▶ EXERCISE PROMPT
Set down each entry from the block beneath, exactly as written.

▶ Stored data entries

------------------------

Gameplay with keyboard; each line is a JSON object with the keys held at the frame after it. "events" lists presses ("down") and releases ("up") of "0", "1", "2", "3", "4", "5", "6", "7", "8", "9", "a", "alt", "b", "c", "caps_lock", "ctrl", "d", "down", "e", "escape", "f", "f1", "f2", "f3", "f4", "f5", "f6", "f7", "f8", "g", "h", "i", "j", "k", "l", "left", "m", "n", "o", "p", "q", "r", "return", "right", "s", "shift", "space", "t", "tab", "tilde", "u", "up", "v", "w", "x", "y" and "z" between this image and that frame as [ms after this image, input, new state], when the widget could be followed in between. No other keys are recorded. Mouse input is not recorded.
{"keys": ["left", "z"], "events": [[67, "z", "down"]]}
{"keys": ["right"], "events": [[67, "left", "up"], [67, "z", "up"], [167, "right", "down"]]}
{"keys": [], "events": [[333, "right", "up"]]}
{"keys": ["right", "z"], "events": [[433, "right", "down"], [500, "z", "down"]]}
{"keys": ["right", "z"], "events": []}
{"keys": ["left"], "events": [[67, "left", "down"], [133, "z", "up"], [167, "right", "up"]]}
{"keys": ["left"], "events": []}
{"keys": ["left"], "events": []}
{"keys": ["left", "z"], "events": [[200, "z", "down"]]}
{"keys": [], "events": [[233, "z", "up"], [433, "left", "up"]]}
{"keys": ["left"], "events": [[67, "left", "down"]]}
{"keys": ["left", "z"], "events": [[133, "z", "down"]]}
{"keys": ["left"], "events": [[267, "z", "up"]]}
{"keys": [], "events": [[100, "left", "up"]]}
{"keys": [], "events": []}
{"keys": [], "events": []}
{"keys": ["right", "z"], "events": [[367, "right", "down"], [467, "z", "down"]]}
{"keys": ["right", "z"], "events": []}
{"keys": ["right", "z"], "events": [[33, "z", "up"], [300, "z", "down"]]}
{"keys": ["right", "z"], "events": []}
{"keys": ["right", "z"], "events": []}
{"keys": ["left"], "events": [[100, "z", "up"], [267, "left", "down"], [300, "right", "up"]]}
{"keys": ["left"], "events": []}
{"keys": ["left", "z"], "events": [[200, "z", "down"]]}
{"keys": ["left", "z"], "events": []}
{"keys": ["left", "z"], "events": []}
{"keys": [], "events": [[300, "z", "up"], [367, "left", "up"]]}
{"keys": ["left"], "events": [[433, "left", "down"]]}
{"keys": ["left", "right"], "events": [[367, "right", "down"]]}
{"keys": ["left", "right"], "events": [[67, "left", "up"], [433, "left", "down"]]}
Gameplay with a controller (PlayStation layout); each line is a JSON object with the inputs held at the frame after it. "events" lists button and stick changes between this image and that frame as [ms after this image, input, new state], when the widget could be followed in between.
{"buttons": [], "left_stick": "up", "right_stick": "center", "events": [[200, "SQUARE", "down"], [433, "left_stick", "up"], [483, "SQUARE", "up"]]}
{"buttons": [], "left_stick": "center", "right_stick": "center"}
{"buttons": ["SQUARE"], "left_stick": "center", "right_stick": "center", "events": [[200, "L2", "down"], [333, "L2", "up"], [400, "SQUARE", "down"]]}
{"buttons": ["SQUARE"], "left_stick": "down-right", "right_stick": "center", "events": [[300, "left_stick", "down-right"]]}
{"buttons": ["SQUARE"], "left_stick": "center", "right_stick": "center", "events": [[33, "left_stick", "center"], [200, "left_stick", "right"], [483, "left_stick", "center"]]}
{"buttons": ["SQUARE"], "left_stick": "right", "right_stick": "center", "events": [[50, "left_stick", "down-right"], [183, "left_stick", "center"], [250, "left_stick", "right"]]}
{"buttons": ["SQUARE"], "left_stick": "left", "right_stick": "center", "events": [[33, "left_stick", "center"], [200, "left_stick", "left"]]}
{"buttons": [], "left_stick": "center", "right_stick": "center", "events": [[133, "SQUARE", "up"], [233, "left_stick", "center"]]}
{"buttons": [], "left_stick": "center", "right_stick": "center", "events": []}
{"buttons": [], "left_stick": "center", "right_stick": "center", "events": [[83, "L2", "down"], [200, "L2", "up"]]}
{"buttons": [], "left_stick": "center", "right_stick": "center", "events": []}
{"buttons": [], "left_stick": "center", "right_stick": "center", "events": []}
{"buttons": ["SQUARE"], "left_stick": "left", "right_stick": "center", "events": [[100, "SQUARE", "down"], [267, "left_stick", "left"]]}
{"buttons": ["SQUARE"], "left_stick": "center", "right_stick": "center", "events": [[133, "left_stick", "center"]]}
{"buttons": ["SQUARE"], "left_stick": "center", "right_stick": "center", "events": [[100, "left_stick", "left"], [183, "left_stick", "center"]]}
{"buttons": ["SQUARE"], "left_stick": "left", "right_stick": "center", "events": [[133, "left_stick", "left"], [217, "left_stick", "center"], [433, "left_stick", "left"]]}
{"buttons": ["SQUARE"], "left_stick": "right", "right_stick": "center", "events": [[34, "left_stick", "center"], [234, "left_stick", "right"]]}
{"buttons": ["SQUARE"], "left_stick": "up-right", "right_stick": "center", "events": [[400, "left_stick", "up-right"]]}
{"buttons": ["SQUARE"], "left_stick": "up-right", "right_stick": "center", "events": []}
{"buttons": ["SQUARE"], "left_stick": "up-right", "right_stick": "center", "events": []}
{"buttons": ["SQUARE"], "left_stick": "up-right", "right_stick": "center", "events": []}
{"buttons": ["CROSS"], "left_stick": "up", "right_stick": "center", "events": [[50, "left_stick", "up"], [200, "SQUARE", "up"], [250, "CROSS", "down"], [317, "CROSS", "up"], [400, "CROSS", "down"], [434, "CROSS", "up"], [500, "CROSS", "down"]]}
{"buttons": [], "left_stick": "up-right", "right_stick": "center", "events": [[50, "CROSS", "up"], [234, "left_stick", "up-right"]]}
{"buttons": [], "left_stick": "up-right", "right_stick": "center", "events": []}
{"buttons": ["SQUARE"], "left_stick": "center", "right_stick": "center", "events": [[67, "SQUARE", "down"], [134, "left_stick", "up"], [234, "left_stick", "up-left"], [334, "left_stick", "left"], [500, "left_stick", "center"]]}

------------------------

▶ SOLUTION FOR THIS PROBLEM
Gameplay with keyboard; each line is a JSON object with the keys held at the frame after it. "events" lists presses ("down") and releases ("up") of "0", "1", "2", "3", "4", "5", "6", "7", "8", "9", "a", "alt", "b", "c", "caps_lock", "ctrl", "d", "down", "e", "escape", "f", "f1", "f2", "f3", "f4", "f5", "f6", "f7", "f8", "g", "h", "i", "j", "k", "l", "left", "m", "n", "o", "p", "q", "r", "return", "right", "s", "shift", "space", "t", "tab", "tilde", "u", "up", "v", "w", "x", "y" and "z" between this image and that frame as [ms after this image, input, new state], when the widget could be followed in between. No other keys are recorded. Mouse input is not recorded.
{"keys": ["left", "z"], "events": [[67, "z", "down"]]}
{"keys": ["right"], "events": [[67, "left", "up"], [67, "z", "up"], [167, "right", "down"]]}
{"keys": [], "events": [[333, "right", "up"]]}
{"keys": ["right", "z"], "events": [[433, "right", "down"], [500, "z", "down"]]}
{"keys": ["right", "z"], "events": []}
{"keys": ["left"], "events": [[67, "left", "down"], [133, "z", "up"], [167, "right", "up"]]}
{"keys": ["left"], "events": []}
{"keys": ["left"], "events": []}
{"keys": ["left", "z"], "events": [[200, "z", "down"]]}
{"keys": [], "events": [[233, "z", "up"], [433, "left", "up"]]}
{"keys": ["left"], "events": [[67, "left", "down"]]}
{"keys": ["left", "z"], "events": [[133, "z", "down"]]}
{"keys": ["left"], "events": [[267, "z", "up"]]}
{"keys": [], "events": [[100, "left", "up"]]}
{"keys": [], "events": []}
{"keys": [], "events": []}
{"keys": ["right", "z"], "events": [[367, "right", "down"], [467, "z", "down"]]}
{"keys": ["right", "z"], "events": []}
{"keys": ["right", "z"], "events": [[33, "z", "up"], [300, "z", "down"]]}
{"keys": ["right", "z"], "events": []}
{"keys": ["right", "z"], "events": []}
{"keys": ["left"], "events": [[100, "z", "up"], [267, "left", "down"], [300, "right", "up"]]}
{"keys": ["left"], "events": []}
{"keys": ["left", "z"], "events": [[200, "z", "down"]]}
{"keys": ["left", "z"], "events": []}
{"keys": ["left", "z"], "events": []}
{"keys": [], "events": [[300, "z", "up"], [367, "left", "up"]]}
{"keys": ["left"], "events": [[433, "left", "down"]]}
{"keys": ["left", "right"], "events": [[367, "right", "down"]]}
{"keys": ["left", "right"], "events": [[67, "left", "up"], [433, "left", "down"]]}
Gameplay with a controller (PlayStation layout); each line is a JSON object with the inputs held at the frame after it. "events" lists button and stick changes between this image and that frame as [ms after this image, input, new state], when the widget could be followed in between.
{"buttons": [], "left_stick": "up", "right_stick": "center", "events": [[200, "SQUARE", "down"], [433, "left_stick", "up"], [483, "SQUARE", "up"]]}
{"buttons": [], "left_stick": "center", "right_stick": "center"}
{"buttons": ["SQUARE"], "left_stick": "center", "right_stick": "center", "events": [[200, "L2", "down"], [333, "L2", "up"], [400, "SQUARE", "down"]]}
{"buttons": ["SQUARE"], "left_stick": "down-right", "right_stick": "center", "events": [[300, "left_stick", "down-right"]]}
{"buttons": ["SQUARE"], "left_stick": "center", "right_stick": "center", "events": [[33, "left_stick", "center"], [200, "left_stick", "right"], [483, "left_stick", "center"]]}
{"buttons": ["SQUARE"], "left_stick": "right", "right_stick": "center", "events": [[50, "left_stick", "down-right"], [183, "left_stick", "center"], [250, "left_stick", "right"]]}
{"buttons": ["SQUARE"], "left_stick": "left", "right_stick": "center", "events": [[33, "left_stick", "center"], [200, "left_stick", "left"]]}
{"buttons": [], "left_stick": "center", "right_stick": "center", "events": [[133, "SQUARE", "up"], [233, "left_stick", "center"]]}
{"buttons": [], "left_stick": "center", "right_stick": "center", "events": []}
{"buttons": [], "left_stick": "center", "right_stick": "center", "events": [[83, "L2", "down"], [200, "L2", "up"]]}
{"buttons": [], "left_stick": "center", "right_stick": "center", "events": []}
{"buttons": [], "left_stick": "center", "right_stick": "center", "events": []}
{"buttons": ["SQUARE"], "left_stick": "left", "right_stick": "center", "events": [[100, "SQUARE", "down"], [267, "left_stick", "left"]]}
{"buttons": ["SQUARE"], "left_stick": "center", "right_stick": "center", "events": [[133, "left_stick", "center"]]}
{"buttons": ["SQUARE"], "left_stick": "center", "right_stick": "center", "events": [[100, "left_stick", "left"], [183, "left_stick", "center"]]}
{"buttons": ["SQUARE"], "left_stick": "left", "right_stick": "center", "events": [[133, "left_stick", "left"], [217, "left_stick", "center"], [433, "left_stick", "left"]]}
{"buttons": ["SQUARE"], "left_stick": "right", "right_stick": "center", "events": [[34, "left_stick", "center"], [234, "left_stick", "right"]]}
{"buttons": ["SQUARE"], "left_stick": "up-right", "right_stick": "center", "events": [[400, "left_stick", "up-right"]]}
{"buttons": ["SQUARE"], "left_stick": "up-right", "right_stick": "center", "events": []}
{"buttons": ["SQUARE"], "left_stick": "up-right", "right_stick": "center", "events": []}
{"buttons": ["SQUARE"], "left_stick": "up-right", "right_stick": "center", "events": []}
{"buttons": ["CROSS"], "left_stick": "up", "right_stick": "center", "events": [[50, "left_stick", "up"], [200, "SQUARE", "up"], [250, "CROSS", "down"], [317, "CROSS", "up"], [400, "CROSS", "down"], [434, "CROSS", "up"], [500, "CROSS", "down"]]}
{"buttons": [], "left_stick": "up-right", "right_stick": "center", "events": [[50, "CROSS", "up"], [234, "left_stick", "up-right"]]}
{"buttons": [], "left_stick": "up-right", "right_stick": "center", "events": []}
{"buttons": ["SQUARE"], "left_stick": "center", "right_stick": "center", "events": [[67, "SQUARE", "down"], [134, "left_stick", "up"], [234, "left_stick", "up-left"], [334, "left_stick", "left"], [500, "left_stick", "center"]]}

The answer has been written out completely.